I noticed in the Satellite Orbit (grid guide) 4DTV listings, a channel called Nickelodeon Too is listed alongside the other Nickelodeon channels. Does anyone know what is broadcast on this channel?


----------



## tonyp56 (Apr 26, 2004)

maybe Nick Toons? The only other nickelodeon channels they have is Nick east, and Nick West


----------



## Chris Freeland (Mar 24, 2002)

music_beans said:


> I noticed in the Satellite Orbit (grid guide) 4DTV listings, a channel called Nickelodeon Too is listed alongside the other Nickelodeon channels. Does anyone know what is broadcast on this channel?


If I am not mistaken Nickelodeon Too is set up for digital cable systems in the Eastern and Central time zones and is the same thing as Nickelodeon West except all the times for shows are announced in the Eastern time equivalent, Comcast here has this channel in their Digital Plus line up. At one time their was a Pacific timezone feed of this channel too for cable company's on the Pacific and Mountain time zones, however this feed was dropped when Nich Toons was introduced.


----------



## Steve Mehs (Mar 21, 2002)

Edit- Chris beat me to the punch.  He's right, Nick Too offers no new content, it's just basically Nick West.

My ex cable system calls Disney Channel West, Disney Channel 2. I don't know if that's in the same situation as Nick or if it's just a Time Warner thing.


----------



## midnight75 (Jun 25, 2004)

Steve Mehs said:


> I'm not 100% positative on this, but I believe Nick Too is just Nick West. Cable companies refer to it as Nick Too.

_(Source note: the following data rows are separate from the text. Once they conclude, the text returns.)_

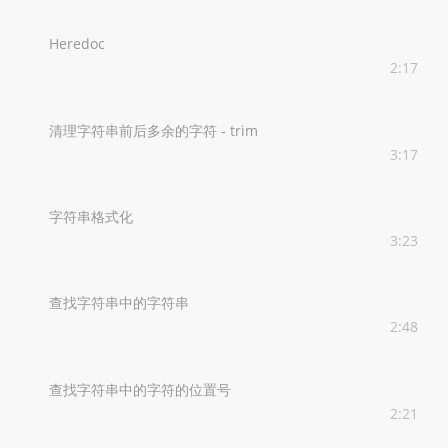
Heredoc
2:17
清理字符串前后多余的字符 - trim
3:17
字符串格式化
3:23
查找字符串中的字符串
2:48
查找字符串中的字符的位置号
2:21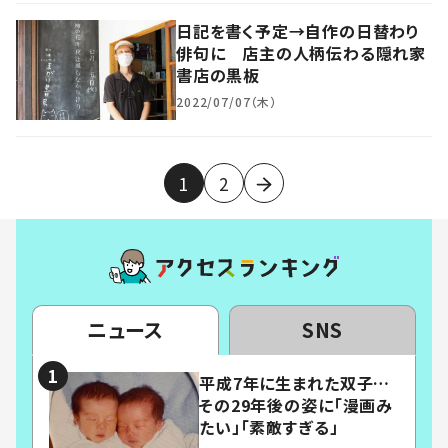
日記を書く予定→自作の日替わり
俳句に 店主の人柄伝わる隠れ家
書店の黒板
2022/07/07（木）
1
2
ニュース
SNS
平成7年に生まれた双子…
その29年後の姿に「漫画み
たい」「素敵すぎる」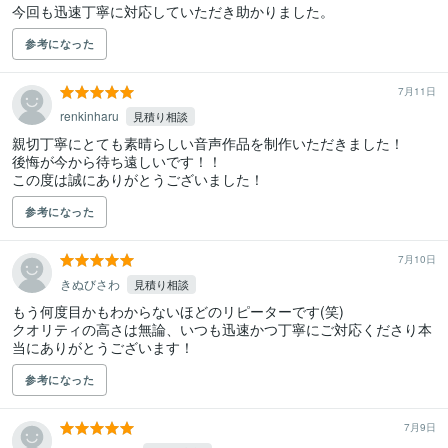
今回も迅速丁寧に対応していただき助かりました。
参考になった
7月11日
renkinharu
見積り相談
親切丁寧にとても素晴らしい音声作品を制作いただきました！

後悔が今から待ち遠しいです！！

この度は誠にありがとうございました！
参考になった
7月10日
きぬびさわ
見積り相談
もう何度目かもわからないほどのリピーターです(笑)

クオリティの高さは無論、いつも迅速かつ丁寧にご対応くださり本
当にありがとうございます！
参考になった
7月9日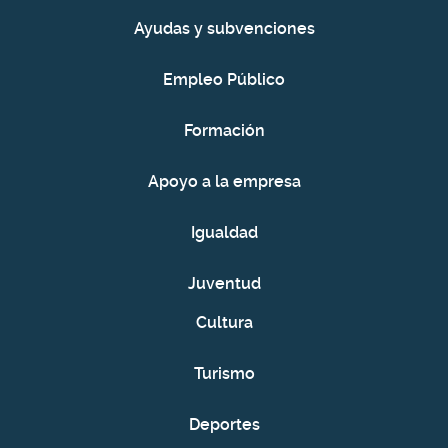
Ayudas y subvenciones
Empleo Público
Formación
Apoyo a la empresa
Igualdad
Juventud
Cultura
Turismo
Deportes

Yes, it is. When we had digital cable before switching to DirecTV, Nick Too was one of the channels that was available. I noticed that all of Nick Too's programming were the same programming that was on the regular Nick, just 3 hours later.


----------



## pez2002 (Dec 13, 2002)

Yeah but its nice to have 2 feeds of disney and Nick


----------